In App.jsx, a single state holds the position:
const [index, setIndex] = useState(0);
const { name, job, image, text } = people[index];Changing index changes which object is shown. No need to store the whole list in state here.
Two approaches:
- Conditionals (App.jsx):
checkNumberclamps/wraps the index so it never goes out of bounds. - Modulus (Alternative.jsx):
(index + 1) % people.lengthand(index - 1 + people.length) % people.lengthachieve the same wrap in one expression.
Good moment to explain % (remainder) and how it gives a repeating 0 … n-1 cycle.
let randomNumber = Math.floor(Math.random() * people.length);
if (randomNumber === index) randomNumber = index + 1;
setIndex(checkNumber(randomNumber)); // or % people.lengthTeaches: random index, avoiding “same again,” and reusing the same wrapping logic.
Icons are imported from react-icons/fa and rendered as components:
import { FaChevronLeft, FaChevronRight, FaQuoteRight } from 'react-icons/fa';
// ...
<FaChevronLeft /> <FaChevronRight /> <FaQuoteRight />No image files or icon fonts to manage; good for rapid UI and teaching component composition.
You could teach component reuse by extracting the card:
// ReviewCard.jsx
export default function ReviewCard({
name,
job,
image,
text,
onPrev,
onNext,
onRandom,
}) {
return (
<article className="review">{/* ... same JSX using props ... */}</article>
);
}Then in App.jsx: <ReviewCard {...people[index]} onPrev={prevPerson} onNext={nextPerson} onRandom={randomPerson} />. Same behavior, clearer separation of layout and logic.
- Review card UI — Copy the
<article className="review">block (and its CSS fromindex.css) into another React app. Drive it with props:name,job,image,text, and optionalonPrev,onNext,onRandom. You can keep usingreact-iconsor swap to another icon set. - Index + wrap logic — Reuse
checkNumberand the next/prev/random handlers in any carousel or “one-of-n” viewer (tabs, slides, testimonials). Replacepeoplewith your own array. - Data shape — Use the same object shape (
id,name,job,image,text) for other review/testimonial UIs, or extend it (e.g.rating,date) and still use the same navigation pattern. - CSS — The
:rootvariables and.reviewstyles inindex.csscan be copied or adapted; change--primary-*and spacing to match your design system.

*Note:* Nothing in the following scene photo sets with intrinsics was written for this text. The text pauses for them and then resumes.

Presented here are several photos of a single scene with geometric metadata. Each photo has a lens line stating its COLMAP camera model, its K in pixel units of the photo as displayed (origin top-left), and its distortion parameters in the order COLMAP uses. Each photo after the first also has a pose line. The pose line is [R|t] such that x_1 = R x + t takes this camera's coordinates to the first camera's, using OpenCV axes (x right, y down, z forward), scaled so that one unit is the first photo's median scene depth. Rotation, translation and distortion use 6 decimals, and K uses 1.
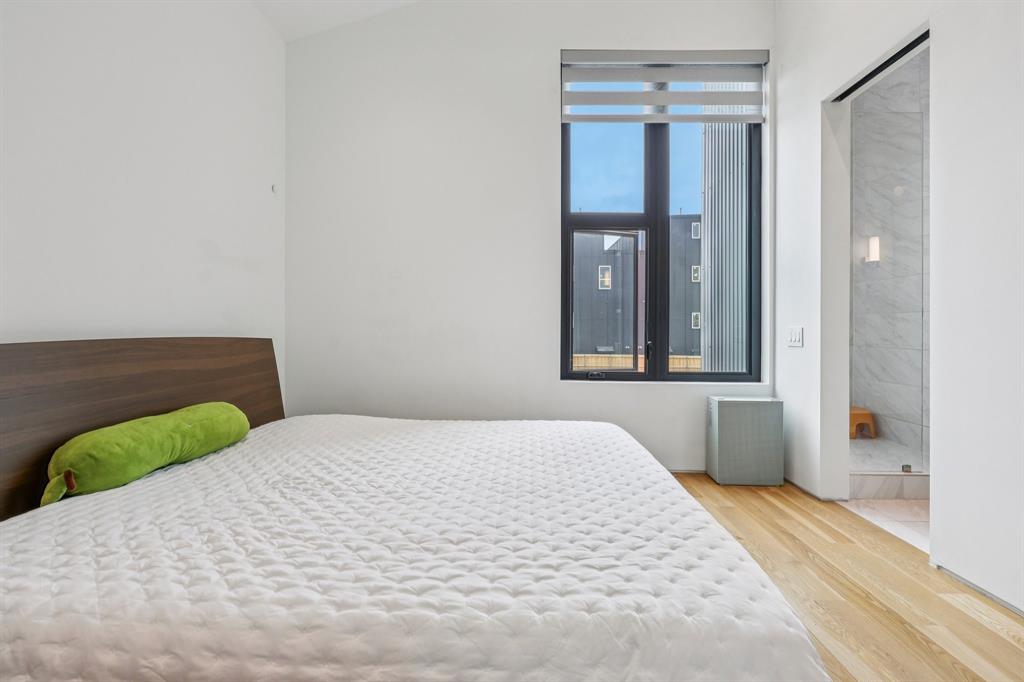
lens RADIAL K [[469.6, 0, 510.6], [0, 469.6, 334.0], [0, 0, 1]] dist [-0.002970, -0.000349]
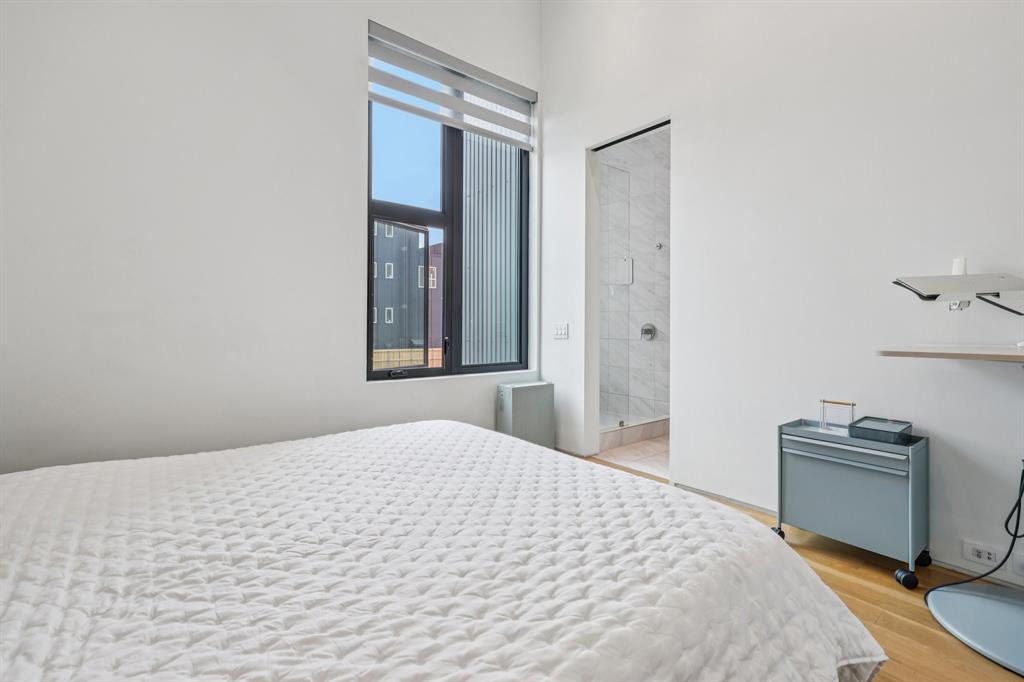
lens RADIAL K [[473.2, 0, 514.4], [0, 473.2, 326.8], [0, 0, 1]] dist [-0.001154, 0.000234]
pose [[0.755628, -0.007126, 0.654962, -0.313788], [0.008958, 0.999960, 0.000545, -0.006557], [-0.654940, 0.005455, 0.755661, 0.135027]]
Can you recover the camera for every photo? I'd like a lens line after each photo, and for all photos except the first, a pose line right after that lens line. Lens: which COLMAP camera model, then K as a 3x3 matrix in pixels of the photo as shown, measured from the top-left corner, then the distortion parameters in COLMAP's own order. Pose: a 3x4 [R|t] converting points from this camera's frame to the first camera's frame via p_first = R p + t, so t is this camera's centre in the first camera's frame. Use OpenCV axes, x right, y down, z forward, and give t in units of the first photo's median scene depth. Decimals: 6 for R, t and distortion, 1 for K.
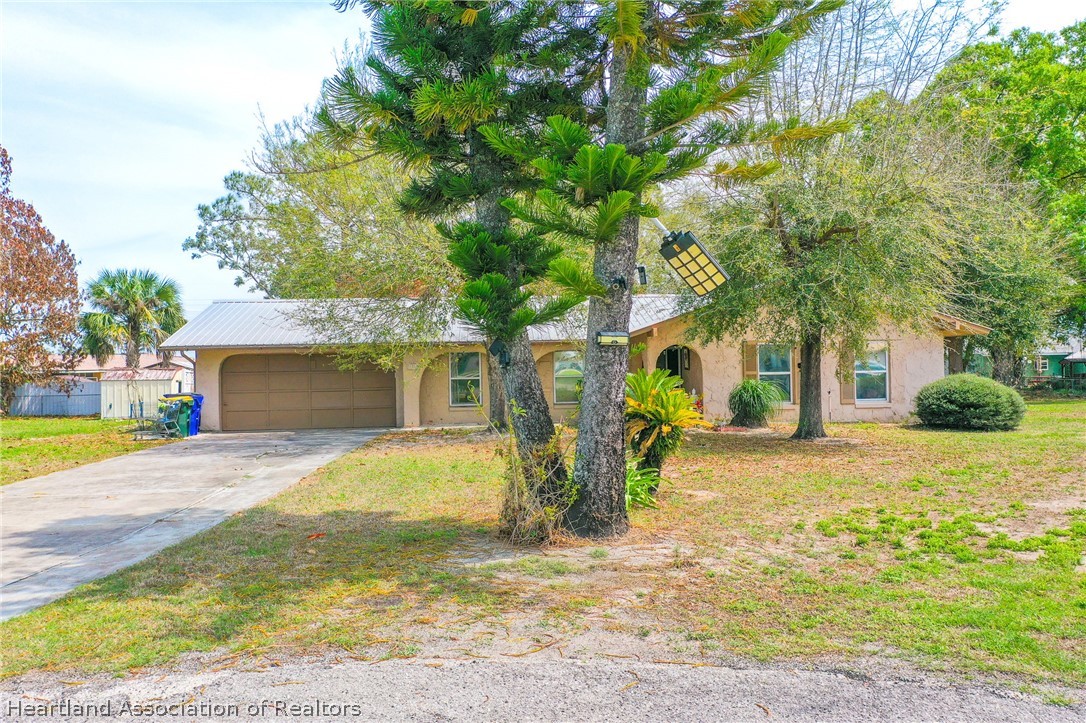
lens RADIAL K [[867.1, 0, 543.1], [0, 867.1, 351.9], [0, 0, 1]] dist [0.005910, 0.003324]
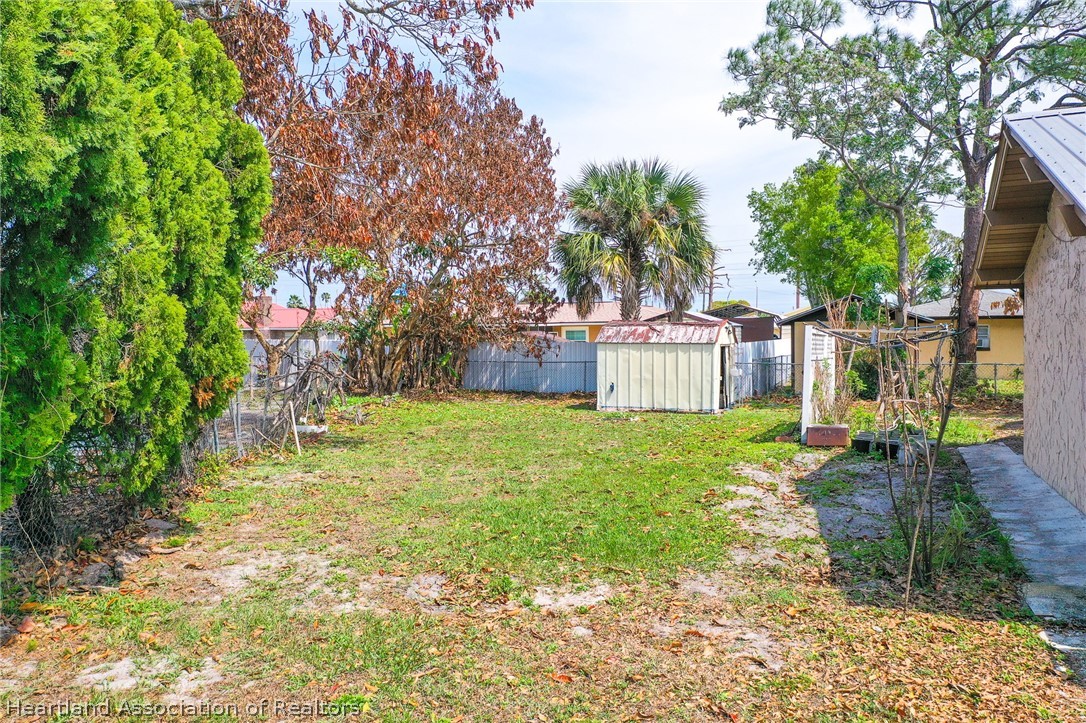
lens RADIAL K [[867.1, 0, 544.1], [0, 867.1, 363.3], [0, 0, 1]] dist [0.005910, 0.003324]
pose [[0.898508, 0.029011, -0.437998, -0.257626], [0.001343, 0.997627, 0.068834, 0.005831], [0.438955, -0.062436, 0.896337, 0.416203]]
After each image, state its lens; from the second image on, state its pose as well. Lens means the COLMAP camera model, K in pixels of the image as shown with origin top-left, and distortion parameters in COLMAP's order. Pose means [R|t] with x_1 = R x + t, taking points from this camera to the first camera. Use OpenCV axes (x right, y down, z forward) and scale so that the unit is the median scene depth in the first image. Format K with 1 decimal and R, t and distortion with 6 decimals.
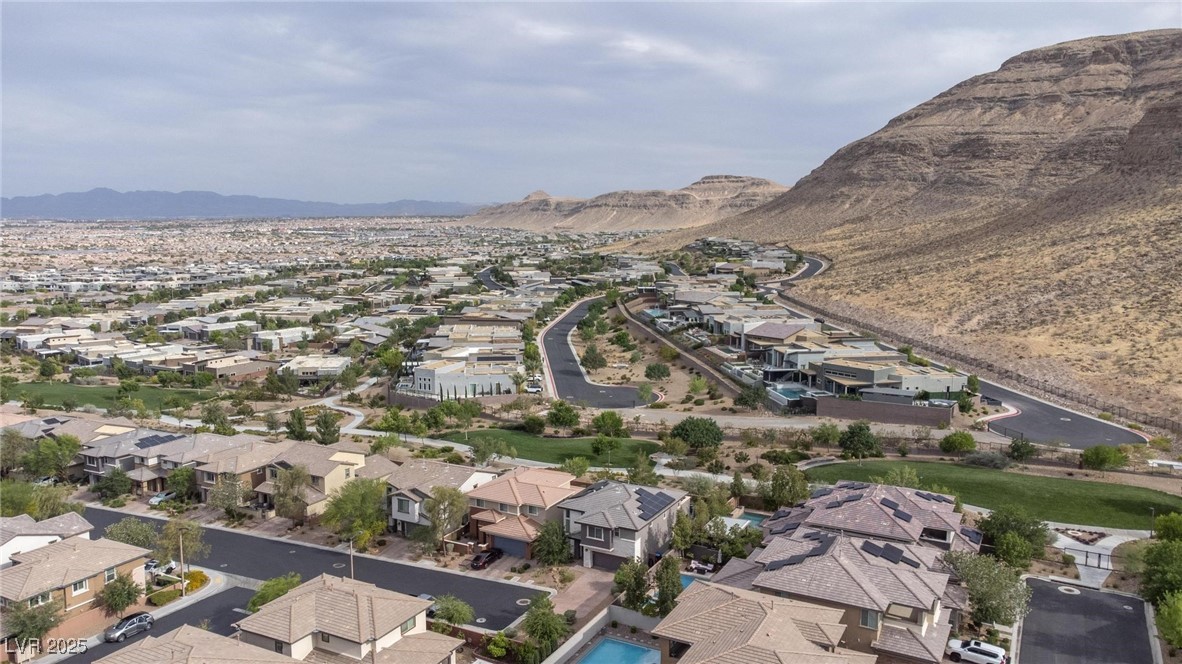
lens RADIAL K [[870.8, 0, 586.4], [0, 870.8, 315.8], [0, 0, 1]] dist [0.019916, 0.044501]
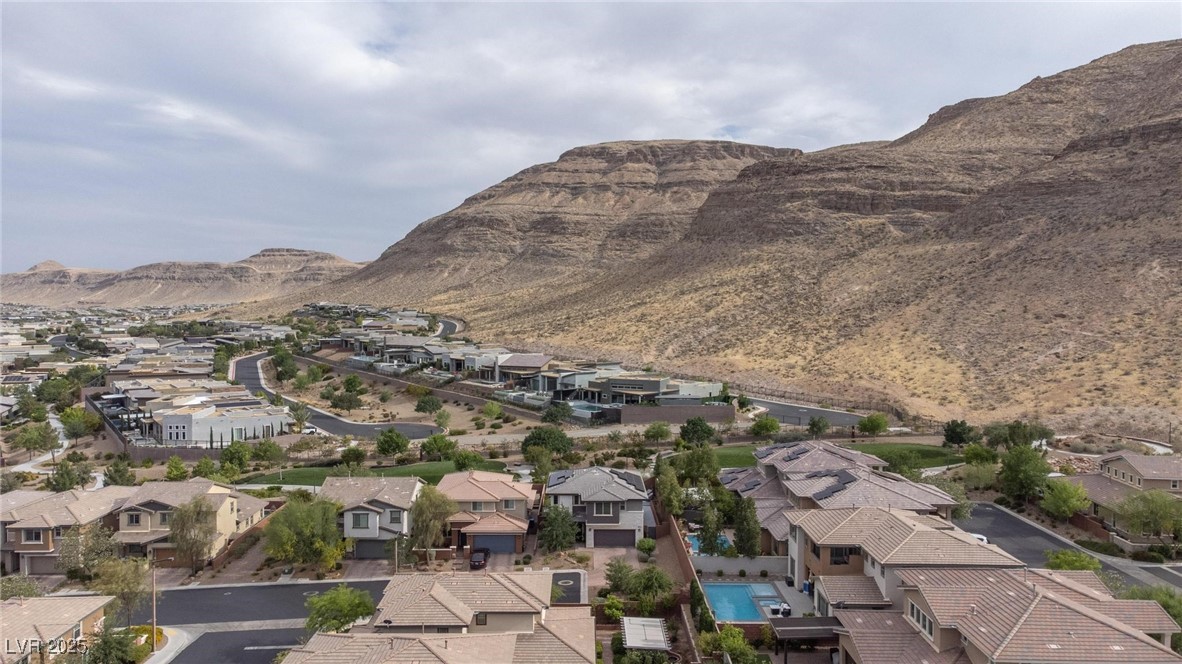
lens RADIAL K [[870.8, 0, 586.4], [0, 870.8, 315.8], [0, 0, 1]] dist [0.019916, 0.044501]
pose [[0.875940, -0.008611, 0.482343, -0.145890], [0.051678, 0.995762, -0.076071, 0.029896], [-0.479644, 0.091560, 0.872673, 0.031075]]
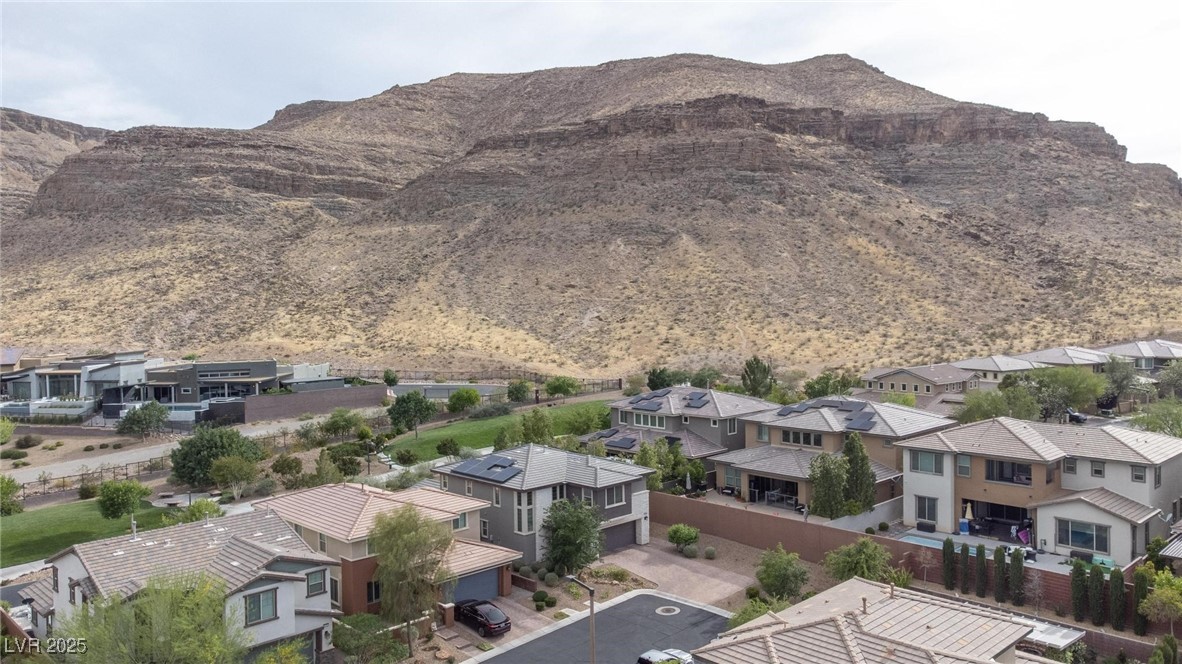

React, Vite, useState, carousel, reviews, testimonials, index state, modulus, wrap-around navigation, random selection, react-icons, single-page app, static data, no backend, no API, educational project, fundamental project, JavaScript, CSS custom properties, ESLint.
This project is a minimal React app that teaches:
- State: one number (index) controlling what’s on screen.
- Event handlers: buttons updating that index.
- List indexing and wrapping: conditionals or modulus for prev/next.
- Random choice:
Math.random()and bounds. - Composition: one main component reading from a data module and rendering a card with icons.
It uses no backend, no API, and no environment variables, so it’s easy to clone and run for learning or as a starting point for a reviews/testimonials section in a larger site.
This project is licensed under the MIT License. Feel free to use, modify, and distribute the code as per the terms of the license.
This is an open-source project — feel free to use, enhance, and extend this project further!